(DNAINFO) Gustavo Solis | August 25, 2017 — The mayor is ignoring El Barrio residents’ input on rezoning the neighborhood, Manhattan Borough President Gale Brewer charged Wednesday afternoon.
“Despite our clear recommendations, the administration is not taking the community’s plan seriously,” said Brewer during a public hearing on East Harlem’s proposed rezoning.
After a two-year process in which residents and local business owners came up with recommendations of what they’d like to see in the rezoning, city officials came up with their own plan that doesn’t include those recommendations, Brewer told the City Planning Commission.
Nearly 100 speakers signed up to talk during a five-hour meeting at 1 Centre St. Wednesday.

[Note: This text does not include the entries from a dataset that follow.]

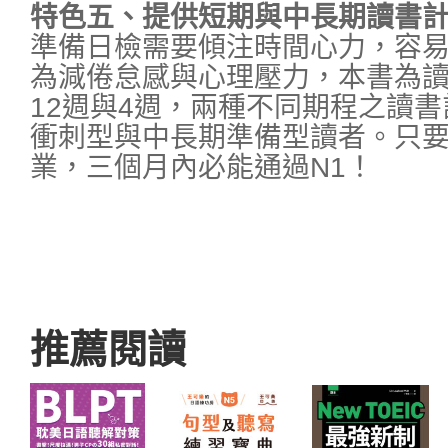
特色五、提供短期與中長期讀書
準備日檢需要傾注時間心力，容
為減倦怠感與心理壓力，本書為
12週與4週，兩種不同期程之讀
衝刺型與中長期準備型讀者。只
業，三個月內必能通過N1！
推薦閱讀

To maintain some semblance of balance, commissioners took turns listening to five people in favor of the plan and five people against the plan.
The East Harlem Neighborhood plan, the one people worked on for two years, recommended rezoning a wide part of the neighborhood and allowing for slightly taller buildings, but the city’s plan concentrates the rezoning to key parts of the neighborhood and allows for building Midtown-sized buildings along Park and Third avenues.
According to the U.S. Census, median household income in East Harlem is $30,972 but the lowest level of affordability under Mandatory Inclusionary Housing is an average of $31,000 for a family of three.
Most people who spoke in favor of the plan were commissioners and deputy commissioners from city agencies like the Administration for Children’s Services, the Small Business Services, Housing Preservation and Development and the Human Resources Administration that work closely with the mayor’s office.